Multi-Objective-Guided Discrete Flow Matching for Controllable Biological Sequence Design
Tong Chen, Yinuo Zhang, Sophia Tang, Pranam Chatterjee
TL;DR
MOG-DFM introduces a general framework to steer pretrained discrete flow matching models toward Pareto-efficient generation across multiple scalar objectives in discrete biomolecule spaces. It combines rank-based local improvements with directional guidance using weight vectors drawn from the Das–Dennis lattice, plus an adaptive hypercone filtering mechanism and Euler sampling to produce sequences whose multi-objective scores lie near the Pareto front.
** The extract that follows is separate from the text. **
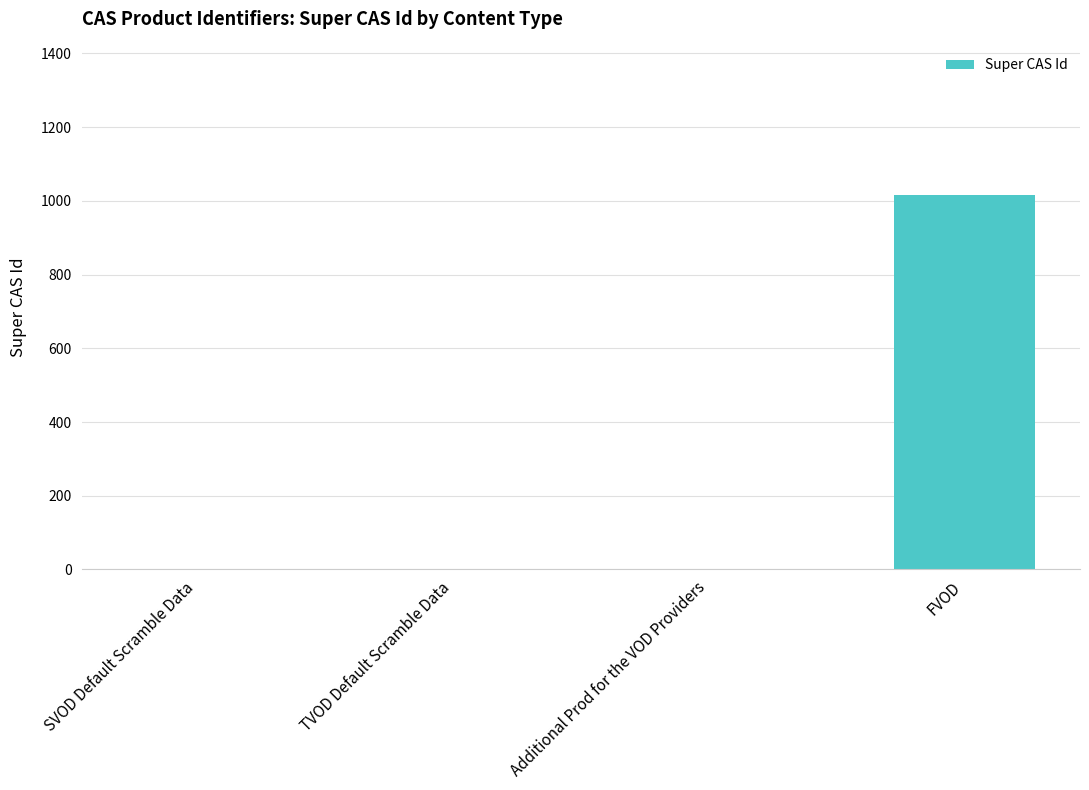

Reading left to right, extract all data points from this chart.

SVOD Default Scramble Data=0	TVOD Default Scramble Data=0	Additional Prod for the VOD Providers=0	FVOD=1016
The approach is instantiated with PepDFM for peptides and EnhancerDFM for enhancer DNA, and demonstrated on five-property peptide design and class/shape-guided DNA design, outperforming traditional multi-objective baselines and illustrating improved downstream docking, folding, and property scores. Together, MOG-DFM offers a scalable, controllable method for practical multi-property biomolecule design in discrete sequence spaces, with broad potential for therapeutics and synthetic biology.
Abstract
Designing biological sequences that satisfy multiple, often conflicting, functional and biophysical criteria remains a central challenge in biomolecule engineering. While discrete flow matching models have recently shown promise for efficient sampling in high-dimensional sequence spaces, existing approaches address only single objectives or require continuous embeddings that can distort discrete distributions. We present Multi-Objective-Guided Discrete Flow Matching (MOG-DFM), a general framework to steer any pretrained discrete flow matching generator toward Pareto-efficient trade-offs across multiple scalar objectives. At each sampling step, MOG-DFM computes a hybrid rank-directional score for candidate transitions and applies an adaptive hypercone filter to enforce consistent multi-objective progression. We also trained two unconditional discrete flow matching models, PepDFM for diverse peptide generation and EnhancerDFM for functional enhancer DNA generation, as base generation models for MOG-DFM. We demonstrate MOG-DFM's effectiveness in generating peptide binders optimized across five properties (hemolysis, non-fouling, solubility, half-life, and binding affinity), and in designing DNA sequences with specific enhancer classes and DNA shapes. In total, MOG-DFM proves to be a powerful tool for multi-property-guided biomolecule sequence design.